A single figure is expected: how many lines of the data that follows contain the word "extensions".

START DATA

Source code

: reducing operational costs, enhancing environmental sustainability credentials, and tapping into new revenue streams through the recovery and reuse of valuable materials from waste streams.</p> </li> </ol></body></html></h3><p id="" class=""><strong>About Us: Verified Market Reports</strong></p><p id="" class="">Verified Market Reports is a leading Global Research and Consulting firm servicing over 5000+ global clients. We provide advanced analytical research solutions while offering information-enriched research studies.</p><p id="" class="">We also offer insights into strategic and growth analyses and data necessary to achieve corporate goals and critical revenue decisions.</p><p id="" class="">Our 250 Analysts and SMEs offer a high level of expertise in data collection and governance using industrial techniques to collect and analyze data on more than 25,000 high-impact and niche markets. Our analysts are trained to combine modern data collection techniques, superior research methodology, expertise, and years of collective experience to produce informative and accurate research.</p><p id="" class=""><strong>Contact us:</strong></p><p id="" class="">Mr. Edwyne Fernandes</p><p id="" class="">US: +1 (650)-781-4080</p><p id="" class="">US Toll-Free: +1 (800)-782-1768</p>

END DATA
START DATA

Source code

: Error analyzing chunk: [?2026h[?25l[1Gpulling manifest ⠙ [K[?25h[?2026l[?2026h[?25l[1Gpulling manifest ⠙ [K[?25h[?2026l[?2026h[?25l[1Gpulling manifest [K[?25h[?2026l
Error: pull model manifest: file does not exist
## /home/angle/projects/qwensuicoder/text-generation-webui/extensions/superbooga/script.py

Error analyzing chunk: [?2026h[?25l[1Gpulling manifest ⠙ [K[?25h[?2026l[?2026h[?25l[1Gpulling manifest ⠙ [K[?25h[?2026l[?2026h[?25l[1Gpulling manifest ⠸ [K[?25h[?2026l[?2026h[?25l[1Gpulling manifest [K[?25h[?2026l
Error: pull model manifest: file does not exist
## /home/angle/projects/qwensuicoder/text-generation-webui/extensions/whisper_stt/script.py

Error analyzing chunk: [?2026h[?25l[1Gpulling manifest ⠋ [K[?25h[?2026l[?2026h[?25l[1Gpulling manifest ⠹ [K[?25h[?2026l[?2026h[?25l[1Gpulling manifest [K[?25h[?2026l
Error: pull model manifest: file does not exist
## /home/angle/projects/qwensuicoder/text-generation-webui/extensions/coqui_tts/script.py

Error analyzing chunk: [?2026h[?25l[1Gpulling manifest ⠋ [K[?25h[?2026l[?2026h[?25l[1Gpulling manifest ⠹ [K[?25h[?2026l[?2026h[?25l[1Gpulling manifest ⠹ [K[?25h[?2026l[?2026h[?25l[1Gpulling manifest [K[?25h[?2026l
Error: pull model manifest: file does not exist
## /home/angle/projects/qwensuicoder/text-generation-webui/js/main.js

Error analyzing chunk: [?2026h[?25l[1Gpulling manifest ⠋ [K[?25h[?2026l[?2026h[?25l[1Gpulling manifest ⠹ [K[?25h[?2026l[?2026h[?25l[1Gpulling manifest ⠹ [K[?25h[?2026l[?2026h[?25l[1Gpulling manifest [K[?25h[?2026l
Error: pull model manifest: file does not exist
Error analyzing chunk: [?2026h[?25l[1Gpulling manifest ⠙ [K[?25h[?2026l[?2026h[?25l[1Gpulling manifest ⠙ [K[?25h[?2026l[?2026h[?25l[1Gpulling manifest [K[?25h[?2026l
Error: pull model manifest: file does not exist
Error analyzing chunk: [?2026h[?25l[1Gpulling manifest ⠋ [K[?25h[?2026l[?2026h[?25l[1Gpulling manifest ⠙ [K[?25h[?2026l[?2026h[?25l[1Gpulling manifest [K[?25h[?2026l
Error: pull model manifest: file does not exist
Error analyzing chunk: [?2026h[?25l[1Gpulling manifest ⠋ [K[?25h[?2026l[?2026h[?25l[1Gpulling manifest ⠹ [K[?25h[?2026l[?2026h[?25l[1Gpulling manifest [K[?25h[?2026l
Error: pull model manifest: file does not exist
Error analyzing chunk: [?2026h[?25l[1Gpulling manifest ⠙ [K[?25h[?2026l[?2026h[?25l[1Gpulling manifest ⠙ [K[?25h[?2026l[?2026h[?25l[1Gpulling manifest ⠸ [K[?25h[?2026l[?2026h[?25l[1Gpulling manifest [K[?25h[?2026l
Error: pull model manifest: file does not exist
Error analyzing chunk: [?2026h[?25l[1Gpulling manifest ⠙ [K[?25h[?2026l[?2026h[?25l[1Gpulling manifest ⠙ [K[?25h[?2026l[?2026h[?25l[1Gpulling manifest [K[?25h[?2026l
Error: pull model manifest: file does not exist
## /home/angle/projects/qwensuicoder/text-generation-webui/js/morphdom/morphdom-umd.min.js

END DATA

SOLUTION FOR THIS EXERCISE: 3